• _Problem to work on_
Your copy should repeat each record below exactly and contain no images.
+ + +
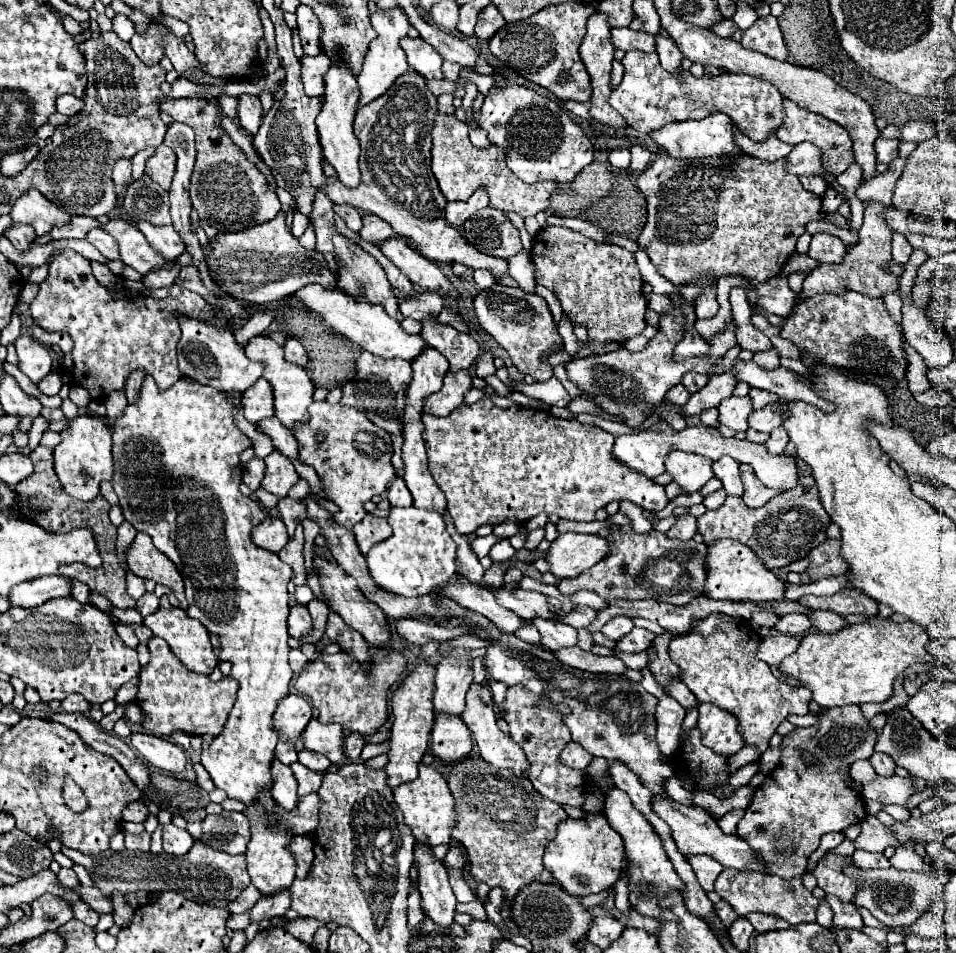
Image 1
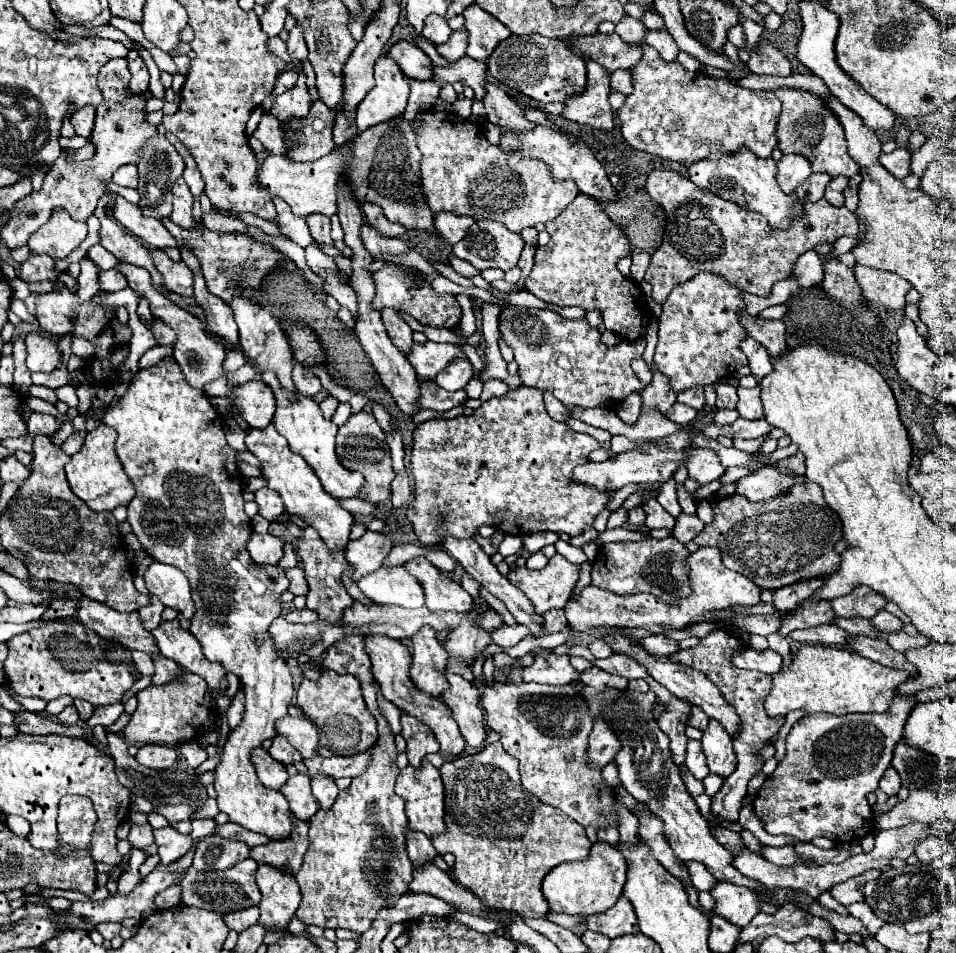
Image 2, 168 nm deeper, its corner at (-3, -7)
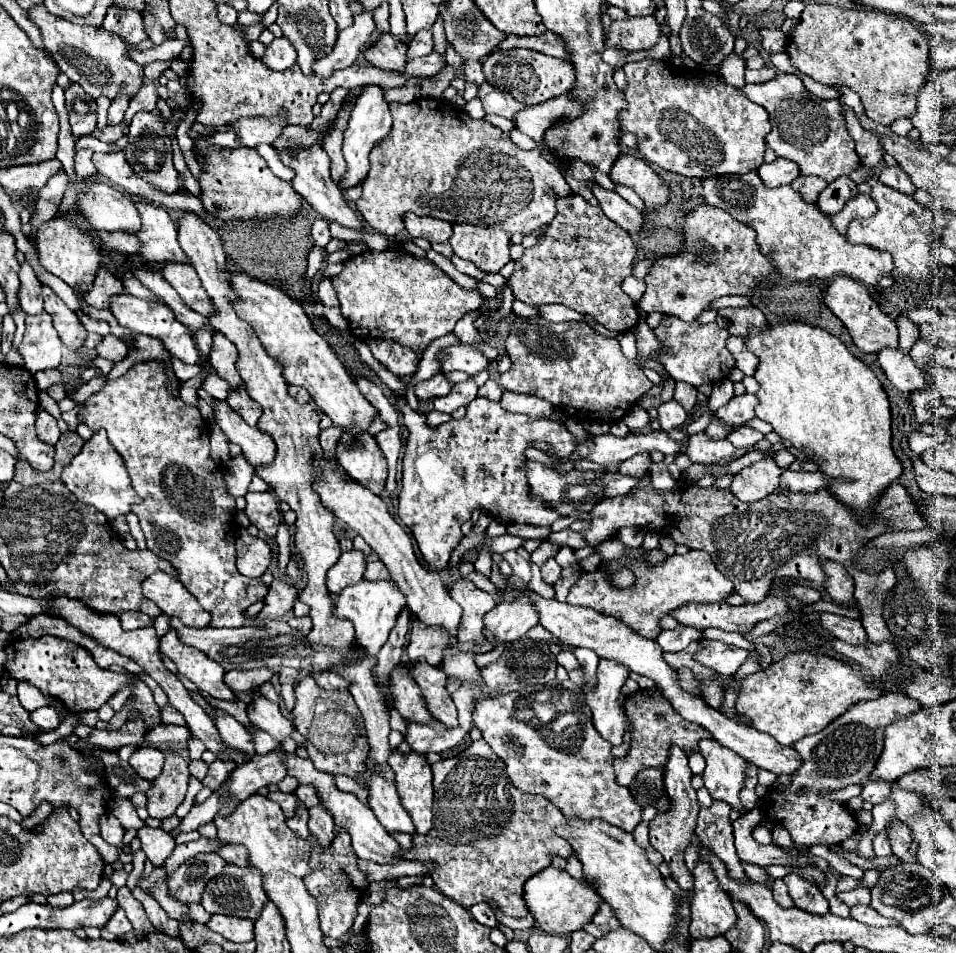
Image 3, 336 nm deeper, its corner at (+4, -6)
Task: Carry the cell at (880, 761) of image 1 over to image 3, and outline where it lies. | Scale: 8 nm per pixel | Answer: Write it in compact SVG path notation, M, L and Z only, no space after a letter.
M870 780L862 790L862 800L870 802L870 804L880 804L880 802L888 800L890 788L892 788L892 784L886 780L884 782L882 780Z

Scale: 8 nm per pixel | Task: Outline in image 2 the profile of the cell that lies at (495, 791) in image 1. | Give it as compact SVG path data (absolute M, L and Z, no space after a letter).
M501 743L485 745L475 755L463 755L453 761L443 763L439 769L445 783L445 833L431 837L431 843L437 853L455 855L453 879L477 895L485 907L515 911L521 917L545 917L549 905L541 893L543 877L565 861L583 861L589 855L591 841L585 835L585 829L569 819L559 809L541 803L535 795L523 791L517 771L517 759L513 759Z

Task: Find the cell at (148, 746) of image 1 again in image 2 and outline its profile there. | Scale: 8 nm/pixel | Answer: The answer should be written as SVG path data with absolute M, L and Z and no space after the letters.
M143 745L139 749L139 753L135 755L135 759L143 767L161 771L161 769L169 769L175 763L177 753L175 753L175 749L171 749L167 745Z

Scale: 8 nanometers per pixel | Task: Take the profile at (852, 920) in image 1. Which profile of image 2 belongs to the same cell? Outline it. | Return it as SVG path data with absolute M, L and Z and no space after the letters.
M853 903L853 905L849 905L847 909L849 909L849 913L851 913L853 917L857 917L871 933L877 933L879 927L885 925L885 921L879 919L879 917L871 911L871 907L869 907L867 903Z

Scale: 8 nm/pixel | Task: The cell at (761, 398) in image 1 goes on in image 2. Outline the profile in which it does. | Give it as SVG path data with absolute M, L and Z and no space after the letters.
M759 387L755 389L737 389L737 405L735 411L739 413L739 417L743 419L761 419L763 417L763 405L761 405L761 397L759 397Z

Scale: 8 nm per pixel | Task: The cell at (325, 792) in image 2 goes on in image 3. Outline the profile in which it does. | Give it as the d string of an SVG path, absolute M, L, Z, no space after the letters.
M322 800L310 808L308 830L312 836L318 838L322 846L328 846L330 838L334 838L334 816L330 814L330 810L324 806Z

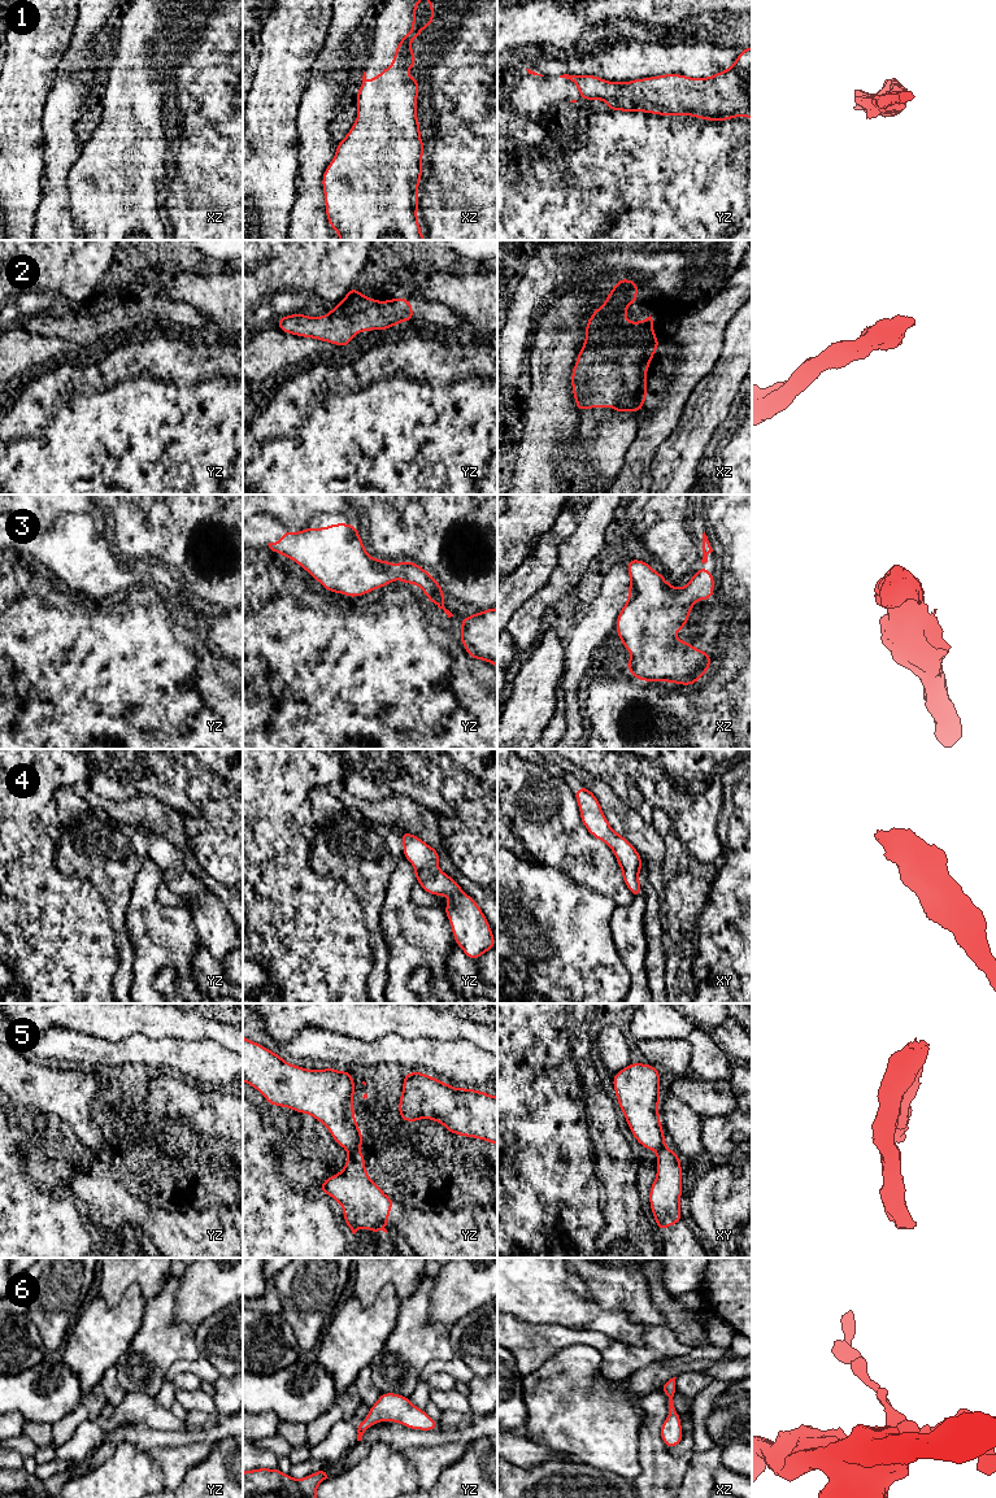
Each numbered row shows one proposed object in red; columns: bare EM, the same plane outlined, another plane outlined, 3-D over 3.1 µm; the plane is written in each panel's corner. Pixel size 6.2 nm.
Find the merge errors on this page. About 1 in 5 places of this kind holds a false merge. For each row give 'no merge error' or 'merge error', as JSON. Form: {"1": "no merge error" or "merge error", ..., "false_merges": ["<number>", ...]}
{"1": "no merge error", "2": "no merge error", "3": "no merge error", "4": "no merge error", "5": "merge error", "6": "no merge error", "false_merges": ["5"]}

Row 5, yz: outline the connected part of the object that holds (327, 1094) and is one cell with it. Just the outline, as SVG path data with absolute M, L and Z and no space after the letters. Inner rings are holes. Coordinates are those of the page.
M243 1036L243 1081L261 1092L266 1102L295 1110L299 1114L308 1112L316 1122L323 1123L331 1137L348 1153L357 1150L364 1142L361 1129L355 1119L353 1093L356 1092L352 1071L306 1070L291 1064L261 1044Z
+ + +
• _Your response_
Image 1
Image 2, 168 nm deeper, its corner at (-3, -7)
Image 3, 336 nm deeper, its corner at (+4, -6)
Task: Carry the cell at (880, 761) of image 1 over to image 3, and outline where it lies. | Scale: 8 nm per pixel | Answer: Write it in compact SVG path notation, M, L and Z only, no space after a letter.
M870 780L862 790L862 800L870 802L870 804L880 804L880 802L888 800L890 788L892 788L892 784L886 780L884 782L882 780Z

Scale: 8 nm per pixel | Task: Outline in image 2 the profile of the cell that lies at (495, 791) in image 1. | Give it as compact SVG path data (absolute M, L and Z, no space after a letter).
M501 743L485 745L475 755L463 755L453 761L443 763L439 769L445 783L445 833L431 837L431 843L437 853L455 855L453 879L477 895L485 907L515 911L521 917L545 917L549 905L541 893L543 877L565 861L583 861L589 855L591 841L585 835L585 829L569 819L559 809L541 803L535 795L523 791L517 771L517 759L513 759Z

Task: Find the cell at (148, 746) of image 1 again in image 2 and outline its profile there. | Scale: 8 nm/pixel | Answer: The answer should be written as SVG path data with absolute M, L and Z and no space after the letters.
M143 745L139 749L139 753L135 755L135 759L143 767L161 771L161 769L169 769L175 763L177 753L175 753L175 749L171 749L167 745Z

Scale: 8 nanometers per pixel | Task: Take the profile at (852, 920) in image 1. Which profile of image 2 belongs to the same cell? Outline it. | Return it as SVG path data with absolute M, L and Z and no space after the letters.
M853 903L853 905L849 905L847 909L849 909L849 913L851 913L853 917L857 917L871 933L877 933L879 927L885 925L885 921L879 919L879 917L871 911L871 907L869 907L867 903Z

Scale: 8 nm/pixel | Task: The cell at (761, 398) in image 1 goes on in image 2. Outline the profile in which it does. | Give it as SVG path data with absolute M, L and Z and no space after the letters.
M759 387L755 389L737 389L737 405L735 411L739 413L739 417L743 419L761 419L763 417L763 405L761 405L761 397L759 397Z

Scale: 8 nm per pixel | Task: The cell at (325, 792) in image 2 goes on in image 3. Outline the profile in which it does. | Give it as the d string of an SVG path, absolute M, L, Z, no space after the letters.
M322 800L310 808L308 830L312 836L318 838L322 846L328 846L330 838L334 838L334 816L330 814L330 810L324 806Z

Each numbered row shows one proposed object in red; columns: bare EM, the same plane outlined, another plane outlined, 3-D over 3.1 µm; the plane is written in each panel's corner. Pixel size 6.2 nm.
Find the merge errors on this page. About 1 in 5 places of this kind holds a false merge. For each row give 'no merge error' or 'merge error', as JSON. Form: {"1": "no merge error" or "merge error", ..., "false_merges": ["<number>", ...]}
{"1": "no merge error", "2": "no merge error", "3": "no merge error", "4": "no merge error", "5": "merge error", "6": "no merge error", "false_merges": ["5"]}

Row 5, yz: outline the connected part of the object that holds (327, 1094) and is one cell with it. Just the outline, as SVG path data with absolute M, L and Z and no space after the letters. Inner rings are holes. Coordinates are those of the page.
M243 1036L243 1081L261 1092L266 1102L295 1110L299 1114L308 1112L316 1122L323 1123L331 1137L348 1153L357 1150L364 1142L361 1129L355 1119L353 1093L356 1092L352 1071L306 1070L291 1064L261 1044Z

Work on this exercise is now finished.